### GOAL OF THE EXERCISE:
Copy the part of the listing that opens with the line containing "Длинные (>80м)" and closes with the line containing "True or false: id", renaming every "chart" to "graph" and leaving all else unchanged.
########################################
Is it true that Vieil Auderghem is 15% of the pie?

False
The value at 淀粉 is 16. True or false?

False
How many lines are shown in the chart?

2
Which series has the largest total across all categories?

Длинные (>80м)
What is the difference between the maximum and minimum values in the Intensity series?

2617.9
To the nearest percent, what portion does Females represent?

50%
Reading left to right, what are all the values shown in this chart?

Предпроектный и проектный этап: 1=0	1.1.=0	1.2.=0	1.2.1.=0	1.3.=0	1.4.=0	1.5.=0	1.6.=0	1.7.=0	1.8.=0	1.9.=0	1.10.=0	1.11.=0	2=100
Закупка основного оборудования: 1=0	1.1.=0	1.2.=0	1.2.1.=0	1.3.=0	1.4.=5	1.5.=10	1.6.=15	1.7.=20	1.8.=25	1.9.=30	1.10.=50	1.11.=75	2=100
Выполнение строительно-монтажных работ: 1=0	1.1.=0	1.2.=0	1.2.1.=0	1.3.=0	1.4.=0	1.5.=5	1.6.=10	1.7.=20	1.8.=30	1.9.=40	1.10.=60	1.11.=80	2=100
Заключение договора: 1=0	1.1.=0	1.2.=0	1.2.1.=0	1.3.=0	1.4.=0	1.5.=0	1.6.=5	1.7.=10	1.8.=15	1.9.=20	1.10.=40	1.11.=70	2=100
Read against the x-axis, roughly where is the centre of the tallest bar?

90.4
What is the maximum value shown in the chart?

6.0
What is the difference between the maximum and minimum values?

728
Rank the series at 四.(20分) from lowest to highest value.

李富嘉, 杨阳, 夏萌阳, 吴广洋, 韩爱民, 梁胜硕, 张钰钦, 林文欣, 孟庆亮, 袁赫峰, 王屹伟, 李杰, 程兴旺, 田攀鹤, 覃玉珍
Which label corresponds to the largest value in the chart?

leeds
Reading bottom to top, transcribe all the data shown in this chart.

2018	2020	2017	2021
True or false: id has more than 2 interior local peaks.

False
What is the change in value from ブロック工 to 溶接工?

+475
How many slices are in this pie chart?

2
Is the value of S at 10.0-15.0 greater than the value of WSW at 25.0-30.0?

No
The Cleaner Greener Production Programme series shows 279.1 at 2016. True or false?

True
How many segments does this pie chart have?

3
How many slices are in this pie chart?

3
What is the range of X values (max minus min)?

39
########################################
### WRITTEN REPLY:
Длинные (>80м)
What is the difference between the maximum and minimum values in the Intensity series?

2617.9
To the nearest percent, what portion does Females represent?

50%
Reading left to right, what are all the values shown in this graph?

Предпроектный и проектный этап: 1=0	1.1.=0	1.2.=0	1.2.1.=0	1.3.=0	1.4.=0	1.5.=0	1.6.=0	1.7.=0	1.8.=0	1.9.=0	1.10.=0	1.11.=0	2=100
Закупка основного оборудования: 1=0	1.1.=0	1.2.=0	1.2.1.=0	1.3.=0	1.4.=5	1.5.=10	1.6.=15	1.7.=20	1.8.=25	1.9.=30	1.10.=50	1.11.=75	2=100
Выполнение строительно-монтажных работ: 1=0	1.1.=0	1.2.=0	1.2.1.=0	1.3.=0	1.4.=0	1.5.=5	1.6.=10	1.7.=20	1.8.=30	1.9.=40	1.10.=60	1.11.=80	2=100
Заключение договора: 1=0	1.1.=0	1.2.=0	1.2.1.=0	1.3.=0	1.4.=0	1.5.=0	1.6.=5	1.7.=10	1.8.=15	1.9.=20	1.10.=40	1.11.=70	2=100
Read against the x-axis, roughly where is the centre of the tallest bar?

90.4
What is the maximum value shown in the graph?

6.0
What is the difference between the maximum and minimum values?

728
Rank the series at 四.(20分) from lowest to highest value.

李富嘉, 杨阳, 夏萌阳, 吴广洋, 韩爱民, 梁胜硕, 张钰钦, 林文欣, 孟庆亮, 袁赫峰, 王屹伟, 李杰, 程兴旺, 田攀鹤, 覃玉珍
Which label corresponds to the largest value in the graph?

leeds
Reading bottom to top, transcribe all the data shown in this graph.

2018	2020	2017	2021
True or false: id has more than 2 interior local peaks.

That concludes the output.